Transcribed page contents
------------------------------------------------------------------------

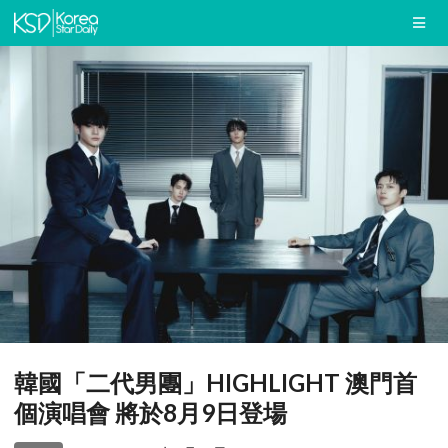
韓國「二代男團」HIGHLIGHT 澳門首
個演唱會 將於8月9日登場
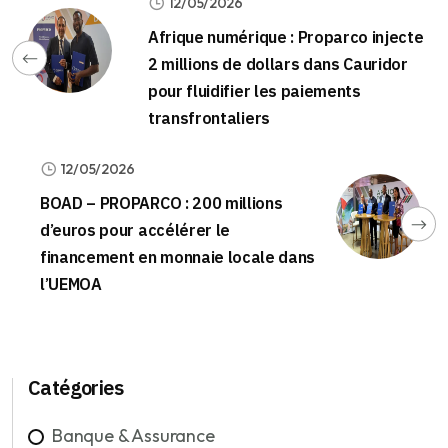
12/05/2026
Afrique numérique : Proparco injecte
2 millions de dollars dans Cauridor
pour fluidifier les paiements
transfrontaliers
12/05/2026
BOAD – PROPARCO : 200 millions
d’euros pour accélérer le
financement en monnaie locale dans
l’UEMOA
Catégories
Banque & Assurance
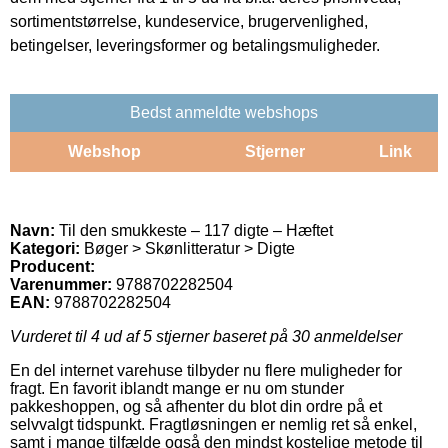
sortimentstørrelse, kundeservice, brugervenlighed,
betingelser, leveringsformer og betalingsmuligheder.
Bedst anmeldte webshops
Webshop
Stjerner
Link
Navn:
Til den smukkeste – 117 digte – Hæftet
Kategori:
Bøger > Skønlitteratur > Digte
Producent:
Varenummer:
9788702282504
EAN:
9788702282504
Vurderet til
4
ud af 5 stjerner baseret på
30
anmeldelser
En del internet varehuse tilbyder nu flere muligheder for
fragt. En favorit iblandt mange er nu om stunder
pakkeshoppen, og så afhenter du blot din ordre på et
selvvalgt tidspunkt. Fragtløsningen er nemlig ret så enkel,
samt i mange tilfælde også den mindst kostelige metode til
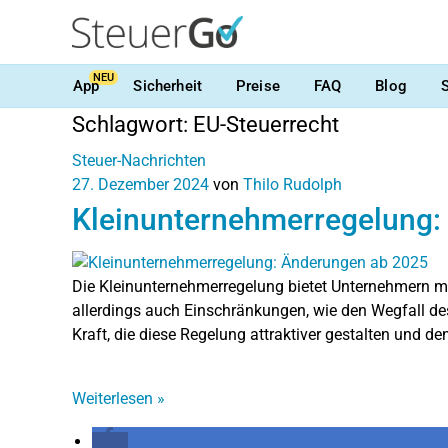
NEU
App
Sicherheit
Preise
FAQ
Blog
Schlagwort:
EU-Steuerrecht
Steuer-Nachrichten
27. Dezember 2024
von
Thilo Rudolph
Kleinunternehmerregelung:
Die Kleinunternehmerregelung bietet Unternehmern m
allerdings auch Einschränkungen, wie den Wegfall de
Kraft, die diese Regelung attraktiver gestalten und den
Weiterlesen
»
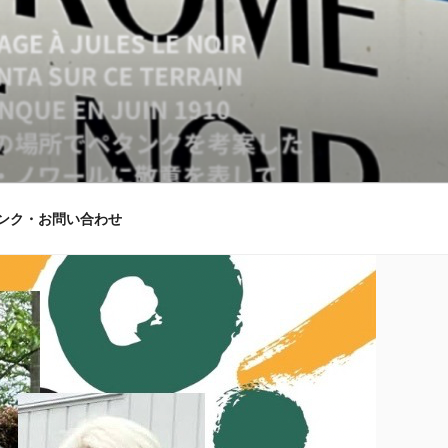
ンク・お問い合わせ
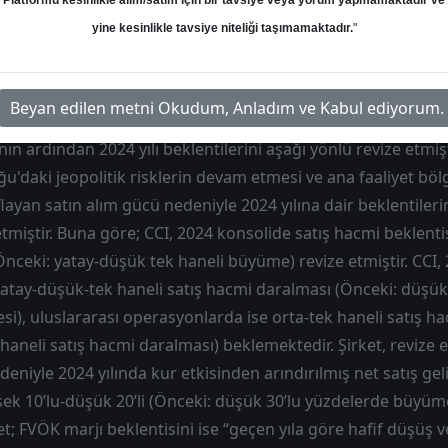
Platformu kesinlikle alım/satım için bir tavsiye veya yorum yapmamaktadır ve
Hedef: 76.60 ₺
Potansiyel: %0.00
yine kesinlikle tavsiye niteliği taşımamaktadır.
"
Beyan edilen metni Okudum, Anladım ve Kabul ediyorum.
ın ardından 2024 yılı beklentilerini aşağı yönlü revize etmişt
u'daki jeopolitik risklerin devam etmesi ve ana faaliyet bölg
layan satın alım gücü nedeniyle 2024 yılına dair beklentileri
etmiştir. Buna göre; CCI, 2024 konsolide satış hacmi beklenti
nceki: yatay-düşük tek haneli büyüme) revize etmiştir. CCI, 20
atay-düşük-tek haneli satış hacmi daralması (Önceki: düşük-
i), uluslararası operasyonlarda ise orta-tek haneli satış h
haneli satış hacmi daralması) beklemektedir. Şirket, revize 
deniyle 2024 yılında kur etkisinden arındırılmış net satış ge
ksek 10’lu-düşük 20’li (Önceki: düşük 30’lu yüzdelerde büyü
ket; FVÖK marjı beklentisini ise “geçen yıla göre hafif düşüş 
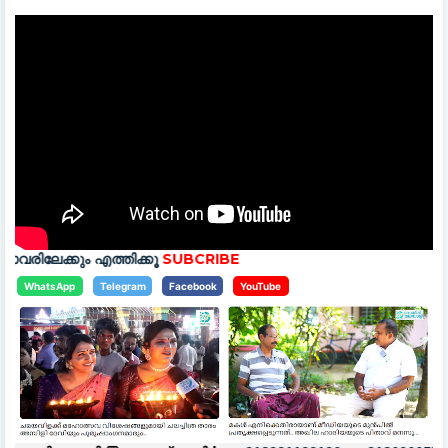
്തിക്കൂ
SUBCRIBE
WhatsApp
Telegram
Facebook
YouTube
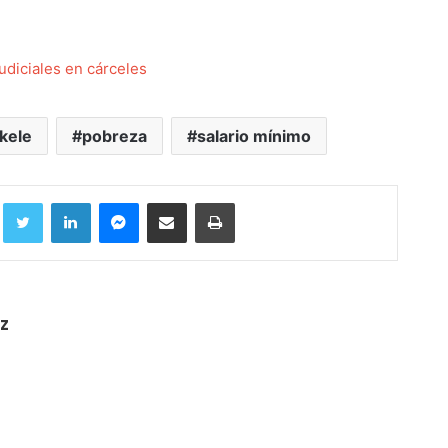
udiciales en cárceles
kele
pobreza
salario mínimo
Facebook
Twitter
LinkedIn
Messenger
Compartir por correo electrónico
Imprimir
z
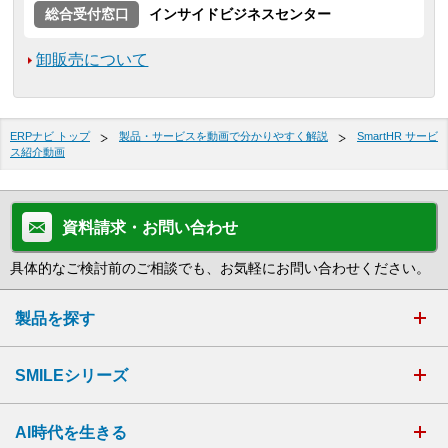
総合受付窓口
インサイドビジネスセンター
卸販売について
ERPナビ トップ
製品・サービスを動画で分かりやすく解説
SmartHR サービ
ス紹介動画
資料請求・お問い合わせ
具体的なご検討前のご相談でも、お気軽にお問い合わせください。
製品を探す
SMILEシリーズ
AI時代を生きる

------------------------------------------------------------------------

§ Task instructions
Once the line holding "Thilo Rudolph" is found, set it down along with every line after it through the end of the entries, exactly, leaving the pictures out.

§ Output
Thilo Rudolph
Kleinunternehmerregelung:
Die Kleinunternehmerregelung bietet Unternehmern m
allerdings auch Einschränkungen, wie den Wegfall de
Kraft, die diese Regelung attraktiver gestalten und den
Weiterlesen
»
ンク・お問い合わせ
Platformu kesinlikle alım/satım için bir tavsiye veya yorum yapmamaktadır ve
Hedef: 76.60 ₺
Potansiyel: %0.00
yine kesinlikle tavsiye niteliği taşımamaktadır.
"
Beyan edilen metni Okudum, Anladım ve Kabul ediyorum.
ın ardından 2024 yılı beklentilerini aşağı yönlü revize etmişt
u'daki jeopolitik risklerin devam etmesi ve ana faaliyet bölg
layan satın alım gücü nedeniyle 2024 yılına dair beklentileri
etmiştir. Buna göre; CCI, 2024 konsolide satış hacmi beklenti
nceki: yatay-düşük tek haneli büyüme) revize etmiştir. CCI, 20
atay-düşük-tek haneli satış hacmi daralması (Önceki: düşük-
i), uluslararası operasyonlarda ise orta-tek haneli satış h
haneli satış hacmi daralması) beklemektedir. Şirket, revize 
deniyle 2024 yılında kur etkisinden arındırılmış net satış ge
ksek 10’lu-düşük 20’li (Önceki: düşük 30’lu yüzdelerde büyü
ket; FVÖK marjı beklentisini ise “geçen yıla göre hafif düşüş 
്തിക്കൂ
SUBCRIBE
WhatsApp
Telegram
Facebook
YouTube
udiciales en cárceles
kele
pobreza
salario mínimo
Facebook
Twitter
LinkedIn
Messenger
Compartir por correo electrónico
Imprimir
z
総合受付窓口
インサイドビジネスセンター
卸販売について
ERPナビ トップ
製品・サービスを動画で分かりやすく解説
SmartHR サービ
ス紹介動画
資料請求・お問い合わせ
具体的なご検討前のご相談でも、お気軽にお問い合わせください。
製品を探す
SMILEシリーズ
AI時代を生きる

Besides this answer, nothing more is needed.